Diplom.deZum 15-jährigen Jubiläum startet Diplom.de BACHELOR + MASTER Publishing die Aktion “100-Euro-Soforthonorar”: Wer seine Abschlussarbeit beim Diplomica Verlag veröffentlicht, erhält sofort bis zu 100 Euro! Für alle neu zur Veröffentlichung eingereichten Bachelor- und Masterarbeiten, Diplomarbeiten oder Staatsexamensarbeiten zahlt Diplom.de einen Euro pro Seite – bis zum Höchstbetrag von 100 Euro pro Abschlussarbeit. Das Abgabedatum darf nicht länger als drei Jahre zurückliegen und die Arbeit sollte gut benotet sein; Fachbereich und Sprache spielen keine Rolle. Die Aktion ist auf 1.000 Arbeiten beschränkt und läuft ab sofort bis zum 31. Dezember 2011.

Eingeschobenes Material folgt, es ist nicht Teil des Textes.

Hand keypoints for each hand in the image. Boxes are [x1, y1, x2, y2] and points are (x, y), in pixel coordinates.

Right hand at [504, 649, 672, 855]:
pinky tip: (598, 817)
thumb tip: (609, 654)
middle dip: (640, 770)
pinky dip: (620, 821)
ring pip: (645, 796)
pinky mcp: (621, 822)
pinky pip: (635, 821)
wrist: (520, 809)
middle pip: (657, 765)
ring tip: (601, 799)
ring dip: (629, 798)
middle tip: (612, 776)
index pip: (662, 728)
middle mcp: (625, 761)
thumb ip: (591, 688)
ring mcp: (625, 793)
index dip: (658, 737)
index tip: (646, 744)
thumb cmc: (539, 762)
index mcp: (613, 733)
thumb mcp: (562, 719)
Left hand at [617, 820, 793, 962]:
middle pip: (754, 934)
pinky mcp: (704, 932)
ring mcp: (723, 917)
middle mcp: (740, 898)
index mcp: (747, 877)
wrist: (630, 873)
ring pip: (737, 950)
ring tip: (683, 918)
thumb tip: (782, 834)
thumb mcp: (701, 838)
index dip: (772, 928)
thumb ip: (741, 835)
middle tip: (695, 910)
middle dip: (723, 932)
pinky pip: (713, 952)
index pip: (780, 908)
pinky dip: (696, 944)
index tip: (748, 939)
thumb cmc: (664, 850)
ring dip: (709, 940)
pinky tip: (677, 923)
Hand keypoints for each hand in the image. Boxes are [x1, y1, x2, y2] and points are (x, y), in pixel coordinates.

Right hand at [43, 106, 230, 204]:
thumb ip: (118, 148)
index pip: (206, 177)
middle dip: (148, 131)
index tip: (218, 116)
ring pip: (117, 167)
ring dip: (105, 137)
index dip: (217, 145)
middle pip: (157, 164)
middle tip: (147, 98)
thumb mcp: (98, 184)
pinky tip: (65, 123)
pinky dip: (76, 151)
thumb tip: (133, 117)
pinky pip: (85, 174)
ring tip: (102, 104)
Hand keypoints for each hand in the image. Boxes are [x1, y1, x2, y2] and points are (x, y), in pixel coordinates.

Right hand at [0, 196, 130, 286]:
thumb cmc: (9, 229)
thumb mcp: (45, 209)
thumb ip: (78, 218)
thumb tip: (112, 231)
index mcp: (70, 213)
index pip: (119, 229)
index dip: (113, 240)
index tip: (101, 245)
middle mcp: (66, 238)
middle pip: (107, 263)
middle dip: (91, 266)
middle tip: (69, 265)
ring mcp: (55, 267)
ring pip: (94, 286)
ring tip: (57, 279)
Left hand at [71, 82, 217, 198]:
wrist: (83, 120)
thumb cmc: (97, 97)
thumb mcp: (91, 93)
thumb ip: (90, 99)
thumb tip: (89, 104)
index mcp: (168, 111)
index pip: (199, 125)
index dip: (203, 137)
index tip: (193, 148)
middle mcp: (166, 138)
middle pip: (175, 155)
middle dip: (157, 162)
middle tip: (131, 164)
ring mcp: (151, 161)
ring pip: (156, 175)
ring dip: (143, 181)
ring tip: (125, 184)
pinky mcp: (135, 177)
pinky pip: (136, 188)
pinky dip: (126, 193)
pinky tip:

Wie erhalten Neu-Autoren das Soforthonorar?

Auf http://www.diplom.de/100-euro-soforthonorar.html finden Absolventen alle Informationen und den Autorenvertrag zum Download. Die Original-Datei der Abschlussarbeit kann dann zusammen mit dem Vertrag an [email protected] unter dem Stichwort “100-Euro-Soforthonorar” geschickt werden. Das Honorar zahlt der Verlag direkt nach der Veröffentlichung auf Diplom.de aus. Verkauft sich die Arbeit, wird der ausgezahlte Betrag mit den anfallenden Autorenhonoraren verrechnet. Sollte sich der Titel nicht oder nur wenig verkaufen, behalten Autoren in jedem Fall ihr Soforthonorar.

Mit der Veröffentlichung nutzen Absolventen ihre Abschlussarbeit optimal für den Einstieg ins Berufsleben: für Bewerbungen und als Visitenkarte der persönlichen Leistungsfähigkeit. Jeder Titel wird mit ISBN auf Diplom.de und bei zahlreichen Vertriebspartnern als eBook angeboten. Besonders gute und praxisnahe Arbeiten werden zusätzlich als Fachbuch veröffentlicht.

Über den Diplomica Verlag

Seit 15 Jahren ist der Hamburger Diplomica Verlag auf Fachliteratur aus dem Hochschul- und Wissenschaftsbereich spezialisiert. Das Verlagsprogramm umfasst eBooks und Fachbücher, die über den stationären und den Online-Buchhandel zu beziehen sind.